== Stated exercise ==
In the records below, copy the stretch from the line containing "Wrap results in" through the end of the records as a numbered list. Skip blank lines and leave out the pictures.

== Listing ==

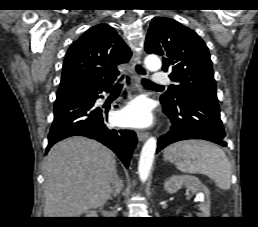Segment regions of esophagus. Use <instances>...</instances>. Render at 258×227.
<instances>
[{
    "instance_id": "34e87169",
    "label": "esophagus",
    "mask_w": 258,
    "mask_h": 227,
    "mask_svg": "<svg viewBox=\"0 0 258 227\" xmlns=\"http://www.w3.org/2000/svg\"><path fill=\"white\" fill-rule=\"evenodd\" d=\"M132 65H133V68H134V71H135V77H136L137 84L139 85L140 80L142 78H145V77L148 76V72L145 69V67L142 65V62H141L140 58L138 57V55L133 56ZM137 136H138V139L141 142H143L148 138L149 133L145 132V131H139L137 133Z\"/></svg>"
}]
</instances>
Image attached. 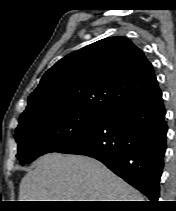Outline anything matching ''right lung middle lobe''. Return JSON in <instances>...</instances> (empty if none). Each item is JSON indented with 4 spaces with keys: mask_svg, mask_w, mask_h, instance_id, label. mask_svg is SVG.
I'll return each instance as SVG.
<instances>
[{
    "mask_svg": "<svg viewBox=\"0 0 176 211\" xmlns=\"http://www.w3.org/2000/svg\"><path fill=\"white\" fill-rule=\"evenodd\" d=\"M108 114L79 109L49 108L19 118L15 140L23 165L56 152L100 125Z\"/></svg>",
    "mask_w": 176,
    "mask_h": 211,
    "instance_id": "dd1d6c3e",
    "label": "right lung middle lobe"
}]
</instances>
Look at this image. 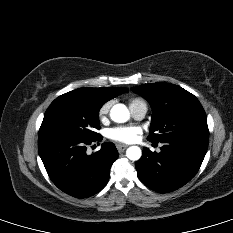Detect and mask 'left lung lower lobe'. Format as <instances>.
Instances as JSON below:
<instances>
[{"instance_id": "1", "label": "left lung lower lobe", "mask_w": 233, "mask_h": 233, "mask_svg": "<svg viewBox=\"0 0 233 233\" xmlns=\"http://www.w3.org/2000/svg\"><path fill=\"white\" fill-rule=\"evenodd\" d=\"M161 143L160 153L144 148L135 167L139 179L147 187L168 193L195 176L207 152L208 137H177Z\"/></svg>"}]
</instances>
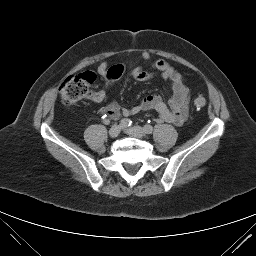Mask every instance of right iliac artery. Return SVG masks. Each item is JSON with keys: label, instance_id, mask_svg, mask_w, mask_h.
<instances>
[{"label": "right iliac artery", "instance_id": "obj_1", "mask_svg": "<svg viewBox=\"0 0 256 256\" xmlns=\"http://www.w3.org/2000/svg\"><path fill=\"white\" fill-rule=\"evenodd\" d=\"M132 125V121L128 118H124L120 121V127L127 128Z\"/></svg>", "mask_w": 256, "mask_h": 256}]
</instances>
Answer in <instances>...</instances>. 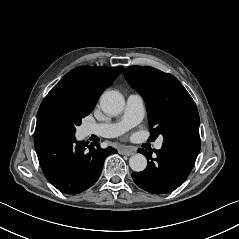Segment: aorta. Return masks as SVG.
<instances>
[{
    "mask_svg": "<svg viewBox=\"0 0 239 239\" xmlns=\"http://www.w3.org/2000/svg\"><path fill=\"white\" fill-rule=\"evenodd\" d=\"M125 105V100L123 95L118 91H106L102 94L100 98V106L104 113L116 116L120 114ZM130 168L140 172L146 169L147 159L142 154H135L129 159Z\"/></svg>",
    "mask_w": 239,
    "mask_h": 239,
    "instance_id": "762f6f07",
    "label": "aorta"
}]
</instances>
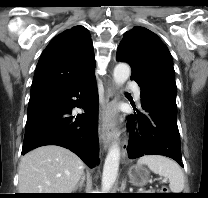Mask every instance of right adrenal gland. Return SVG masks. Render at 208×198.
Masks as SVG:
<instances>
[{
  "mask_svg": "<svg viewBox=\"0 0 208 198\" xmlns=\"http://www.w3.org/2000/svg\"><path fill=\"white\" fill-rule=\"evenodd\" d=\"M84 182H85V173L82 174L81 180L79 181V183L74 188V191H77L78 189L81 190L82 187L84 186Z\"/></svg>",
  "mask_w": 208,
  "mask_h": 198,
  "instance_id": "right-adrenal-gland-1",
  "label": "right adrenal gland"
}]
</instances>
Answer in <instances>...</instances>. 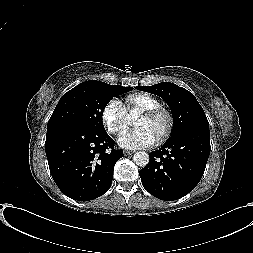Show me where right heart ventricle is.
I'll return each instance as SVG.
<instances>
[{
  "instance_id": "obj_1",
  "label": "right heart ventricle",
  "mask_w": 253,
  "mask_h": 253,
  "mask_svg": "<svg viewBox=\"0 0 253 253\" xmlns=\"http://www.w3.org/2000/svg\"><path fill=\"white\" fill-rule=\"evenodd\" d=\"M157 107H160V101L148 93H133L125 98V109L129 115Z\"/></svg>"
}]
</instances>
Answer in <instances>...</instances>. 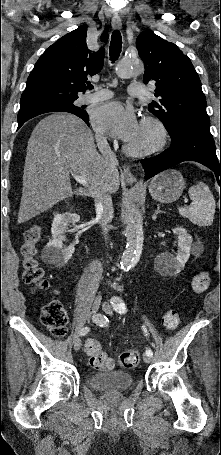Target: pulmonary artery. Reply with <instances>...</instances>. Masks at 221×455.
I'll return each mask as SVG.
<instances>
[{"mask_svg": "<svg viewBox=\"0 0 221 455\" xmlns=\"http://www.w3.org/2000/svg\"><path fill=\"white\" fill-rule=\"evenodd\" d=\"M128 93L132 96L143 97L146 94L145 87L141 83H131L128 87ZM112 93L104 88H97L95 92L86 94L81 97V103H96L110 99Z\"/></svg>", "mask_w": 221, "mask_h": 455, "instance_id": "pulmonary-artery-1", "label": "pulmonary artery"}]
</instances>
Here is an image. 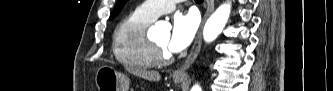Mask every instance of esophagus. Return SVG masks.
<instances>
[{
  "instance_id": "34e87169",
  "label": "esophagus",
  "mask_w": 333,
  "mask_h": 91,
  "mask_svg": "<svg viewBox=\"0 0 333 91\" xmlns=\"http://www.w3.org/2000/svg\"><path fill=\"white\" fill-rule=\"evenodd\" d=\"M206 3H207V9L204 14L199 31L197 33V37L195 39L194 45H193L189 55L187 56L186 60L184 61V63L173 72V76L176 78L184 77L186 75L187 69L192 65V63L194 62V60L196 59V57L199 54L201 44H202L203 26L214 10V0H206Z\"/></svg>"
}]
</instances>
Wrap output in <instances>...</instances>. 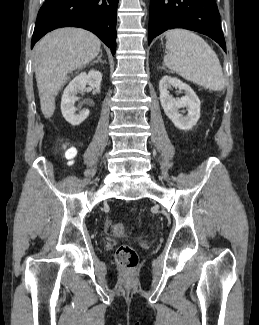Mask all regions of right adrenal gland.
Returning <instances> with one entry per match:
<instances>
[{"label":"right adrenal gland","instance_id":"2a0ac1e0","mask_svg":"<svg viewBox=\"0 0 259 325\" xmlns=\"http://www.w3.org/2000/svg\"><path fill=\"white\" fill-rule=\"evenodd\" d=\"M101 57H102V50L100 51V55L98 56L97 60L93 61L90 65H93L95 63H103V61L101 60Z\"/></svg>","mask_w":259,"mask_h":325}]
</instances>
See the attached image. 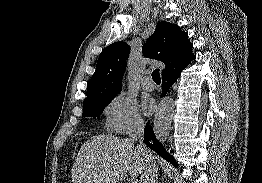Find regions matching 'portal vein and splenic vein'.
I'll list each match as a JSON object with an SVG mask.
<instances>
[{
	"label": "portal vein and splenic vein",
	"mask_w": 262,
	"mask_h": 183,
	"mask_svg": "<svg viewBox=\"0 0 262 183\" xmlns=\"http://www.w3.org/2000/svg\"><path fill=\"white\" fill-rule=\"evenodd\" d=\"M130 183H137V179L136 178H132Z\"/></svg>",
	"instance_id": "18ae733b"
}]
</instances>
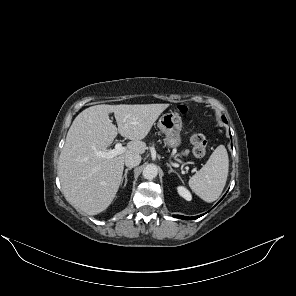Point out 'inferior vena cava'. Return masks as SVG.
<instances>
[{
    "label": "inferior vena cava",
    "mask_w": 296,
    "mask_h": 296,
    "mask_svg": "<svg viewBox=\"0 0 296 296\" xmlns=\"http://www.w3.org/2000/svg\"><path fill=\"white\" fill-rule=\"evenodd\" d=\"M141 162V156L139 154H130L125 158V165L129 168L138 166Z\"/></svg>",
    "instance_id": "602c4592"
}]
</instances>
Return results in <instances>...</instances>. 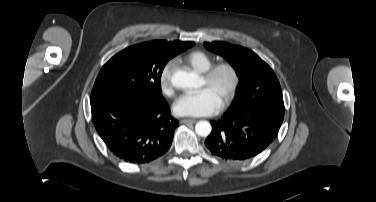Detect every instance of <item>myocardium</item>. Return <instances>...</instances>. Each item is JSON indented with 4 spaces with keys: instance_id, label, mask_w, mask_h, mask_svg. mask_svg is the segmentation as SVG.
<instances>
[{
    "instance_id": "myocardium-1",
    "label": "myocardium",
    "mask_w": 376,
    "mask_h": 202,
    "mask_svg": "<svg viewBox=\"0 0 376 202\" xmlns=\"http://www.w3.org/2000/svg\"><path fill=\"white\" fill-rule=\"evenodd\" d=\"M227 73L230 77V83L226 94L220 104L221 109H225L234 99L240 85L241 77L238 68L232 62H220L212 65L208 70L203 72L202 77L207 84L215 82L221 73Z\"/></svg>"
}]
</instances>
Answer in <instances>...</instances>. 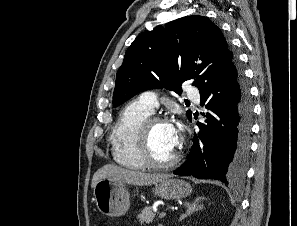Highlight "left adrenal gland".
Masks as SVG:
<instances>
[{
    "mask_svg": "<svg viewBox=\"0 0 297 226\" xmlns=\"http://www.w3.org/2000/svg\"><path fill=\"white\" fill-rule=\"evenodd\" d=\"M204 197H198L193 202H186L184 203V207L186 208V212L181 215L179 221H182L188 215L193 214L195 211L203 209V202Z\"/></svg>",
    "mask_w": 297,
    "mask_h": 226,
    "instance_id": "obj_1",
    "label": "left adrenal gland"
}]
</instances>
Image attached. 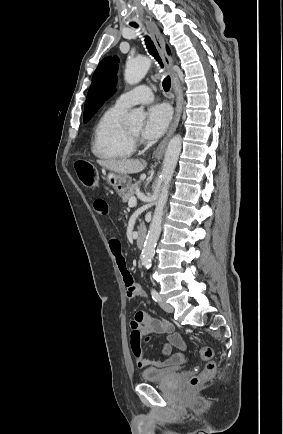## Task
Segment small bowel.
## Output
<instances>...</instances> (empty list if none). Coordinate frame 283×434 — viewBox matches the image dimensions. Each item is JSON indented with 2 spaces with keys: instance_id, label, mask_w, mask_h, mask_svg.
<instances>
[{
  "instance_id": "1",
  "label": "small bowel",
  "mask_w": 283,
  "mask_h": 434,
  "mask_svg": "<svg viewBox=\"0 0 283 434\" xmlns=\"http://www.w3.org/2000/svg\"><path fill=\"white\" fill-rule=\"evenodd\" d=\"M94 210L97 214L107 215L109 207L106 200L98 198L93 203ZM110 250L115 257L117 267L122 275L127 288V296L130 299L136 297H145L142 289L137 285L127 266L125 258L121 251V244L118 239L111 238L109 241ZM130 343L131 350L135 361L140 368H168L180 365L184 361L182 352L172 354L175 347L181 351L186 348L185 342L181 335L175 330L173 324L167 320L157 319L147 312H137L130 321ZM148 334H161L166 336V342L162 345V359L150 361L142 350V338ZM148 341V338H145Z\"/></svg>"
}]
</instances>
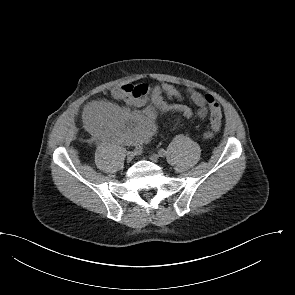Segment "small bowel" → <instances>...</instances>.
Segmentation results:
<instances>
[{
	"instance_id": "1",
	"label": "small bowel",
	"mask_w": 295,
	"mask_h": 295,
	"mask_svg": "<svg viewBox=\"0 0 295 295\" xmlns=\"http://www.w3.org/2000/svg\"><path fill=\"white\" fill-rule=\"evenodd\" d=\"M187 93L191 101L197 106L198 117L204 119L208 115L205 95L193 88ZM114 98L125 101L128 105L140 109L128 111L116 105L96 101L89 103L83 112V119L98 135L118 143H141L149 139L155 132L154 118L156 110L177 112L185 118L192 116V109L182 104H169L164 96L181 99L178 89L169 83L151 86L149 84H124L112 89ZM221 128V121L211 122L212 135Z\"/></svg>"
}]
</instances>
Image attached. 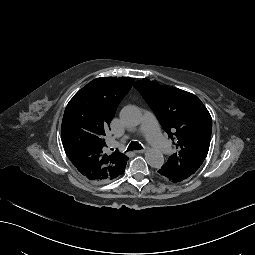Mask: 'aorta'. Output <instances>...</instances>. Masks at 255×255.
<instances>
[{
    "label": "aorta",
    "mask_w": 255,
    "mask_h": 255,
    "mask_svg": "<svg viewBox=\"0 0 255 255\" xmlns=\"http://www.w3.org/2000/svg\"><path fill=\"white\" fill-rule=\"evenodd\" d=\"M122 122L129 127H135L140 124L142 120V114L136 106H126L120 112ZM147 163L152 168L159 169L164 164V157L162 152L157 149H149L145 154Z\"/></svg>",
    "instance_id": "aorta-1"
}]
</instances>
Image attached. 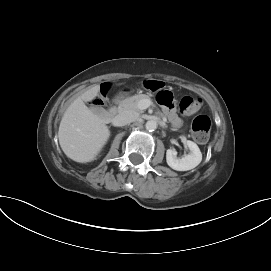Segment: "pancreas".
<instances>
[{
	"label": "pancreas",
	"instance_id": "pancreas-1",
	"mask_svg": "<svg viewBox=\"0 0 271 271\" xmlns=\"http://www.w3.org/2000/svg\"><path fill=\"white\" fill-rule=\"evenodd\" d=\"M142 100H150V97L145 94H138L131 97H128L121 101L118 106V111H134V112H142V109L139 108V102Z\"/></svg>",
	"mask_w": 271,
	"mask_h": 271
}]
</instances>
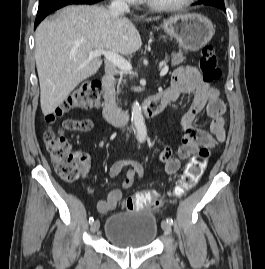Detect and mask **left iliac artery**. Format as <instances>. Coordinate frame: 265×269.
Returning a JSON list of instances; mask_svg holds the SVG:
<instances>
[{
	"instance_id": "left-iliac-artery-1",
	"label": "left iliac artery",
	"mask_w": 265,
	"mask_h": 269,
	"mask_svg": "<svg viewBox=\"0 0 265 269\" xmlns=\"http://www.w3.org/2000/svg\"><path fill=\"white\" fill-rule=\"evenodd\" d=\"M170 225H173V220H172V218H167V220H166Z\"/></svg>"
}]
</instances>
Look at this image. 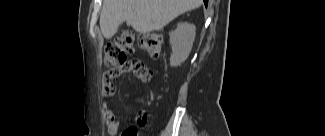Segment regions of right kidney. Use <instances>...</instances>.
I'll return each mask as SVG.
<instances>
[{
    "label": "right kidney",
    "instance_id": "obj_1",
    "mask_svg": "<svg viewBox=\"0 0 325 136\" xmlns=\"http://www.w3.org/2000/svg\"><path fill=\"white\" fill-rule=\"evenodd\" d=\"M196 27L190 23H180L177 29L169 34L172 54L170 65L180 66L189 56L195 40Z\"/></svg>",
    "mask_w": 325,
    "mask_h": 136
}]
</instances>
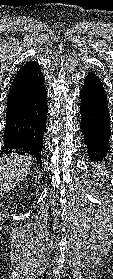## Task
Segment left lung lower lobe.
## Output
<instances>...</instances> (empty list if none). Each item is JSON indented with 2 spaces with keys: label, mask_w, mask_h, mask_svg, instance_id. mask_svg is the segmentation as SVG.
Listing matches in <instances>:
<instances>
[{
  "label": "left lung lower lobe",
  "mask_w": 113,
  "mask_h": 279,
  "mask_svg": "<svg viewBox=\"0 0 113 279\" xmlns=\"http://www.w3.org/2000/svg\"><path fill=\"white\" fill-rule=\"evenodd\" d=\"M81 131L91 159L100 160L109 152L111 135L107 94L99 77L88 73L80 91Z\"/></svg>",
  "instance_id": "1"
}]
</instances>
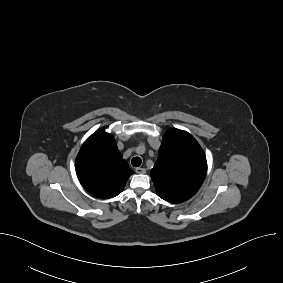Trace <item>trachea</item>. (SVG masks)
I'll use <instances>...</instances> for the list:
<instances>
[{"label": "trachea", "instance_id": "3493384b", "mask_svg": "<svg viewBox=\"0 0 283 283\" xmlns=\"http://www.w3.org/2000/svg\"><path fill=\"white\" fill-rule=\"evenodd\" d=\"M141 163H142V160H141L140 157H134V158H132V160H131V164H132V166H134V167H139V166L141 165Z\"/></svg>", "mask_w": 283, "mask_h": 283}]
</instances>
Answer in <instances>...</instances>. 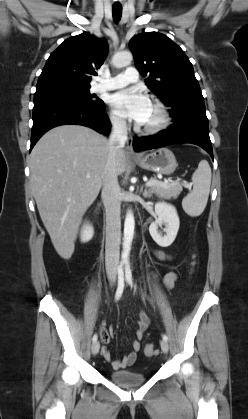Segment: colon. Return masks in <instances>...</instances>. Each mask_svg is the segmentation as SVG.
Wrapping results in <instances>:
<instances>
[{"instance_id": "5ec220e1", "label": "colon", "mask_w": 248, "mask_h": 419, "mask_svg": "<svg viewBox=\"0 0 248 419\" xmlns=\"http://www.w3.org/2000/svg\"><path fill=\"white\" fill-rule=\"evenodd\" d=\"M195 265V264H194ZM145 354L147 356H153L156 353L155 347L153 344L149 343L145 346L144 350Z\"/></svg>"}]
</instances>
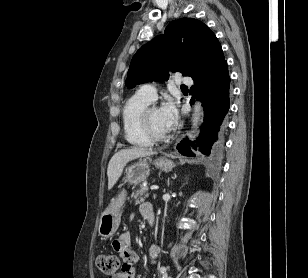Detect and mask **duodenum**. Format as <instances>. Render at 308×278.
<instances>
[{"label":"duodenum","mask_w":308,"mask_h":278,"mask_svg":"<svg viewBox=\"0 0 308 278\" xmlns=\"http://www.w3.org/2000/svg\"><path fill=\"white\" fill-rule=\"evenodd\" d=\"M148 220H149V222L150 223H152L153 222V216H148V218H147Z\"/></svg>","instance_id":"410a0bca"}]
</instances>
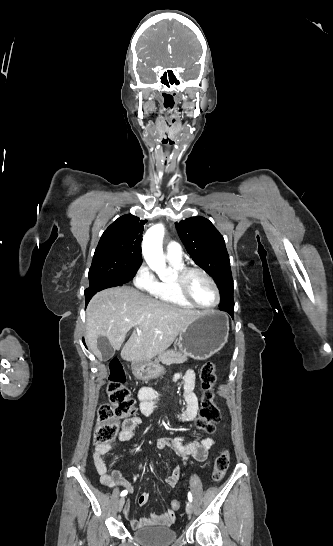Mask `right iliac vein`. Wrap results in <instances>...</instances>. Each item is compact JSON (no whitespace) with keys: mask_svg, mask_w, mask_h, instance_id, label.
<instances>
[{"mask_svg":"<svg viewBox=\"0 0 333 546\" xmlns=\"http://www.w3.org/2000/svg\"><path fill=\"white\" fill-rule=\"evenodd\" d=\"M124 503H125V498L124 497L120 498L119 501H118V511L119 512L122 510Z\"/></svg>","mask_w":333,"mask_h":546,"instance_id":"right-iliac-vein-1","label":"right iliac vein"}]
</instances>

== Complete output ==
1. Mask `right iliac vein`. Wrap results in <instances>...</instances>. Each item is compact JSON (no whitespace) with keys: mask_svg, mask_w, mask_h, instance_id, label.
2. <instances>
3. [{"mask_svg":"<svg viewBox=\"0 0 333 546\" xmlns=\"http://www.w3.org/2000/svg\"><path fill=\"white\" fill-rule=\"evenodd\" d=\"M124 503H125V498L124 497L120 498L119 501H118V511L119 512L122 510Z\"/></svg>","mask_w":333,"mask_h":546,"instance_id":"right-iliac-vein-1","label":"right iliac vein"}]
4. </instances>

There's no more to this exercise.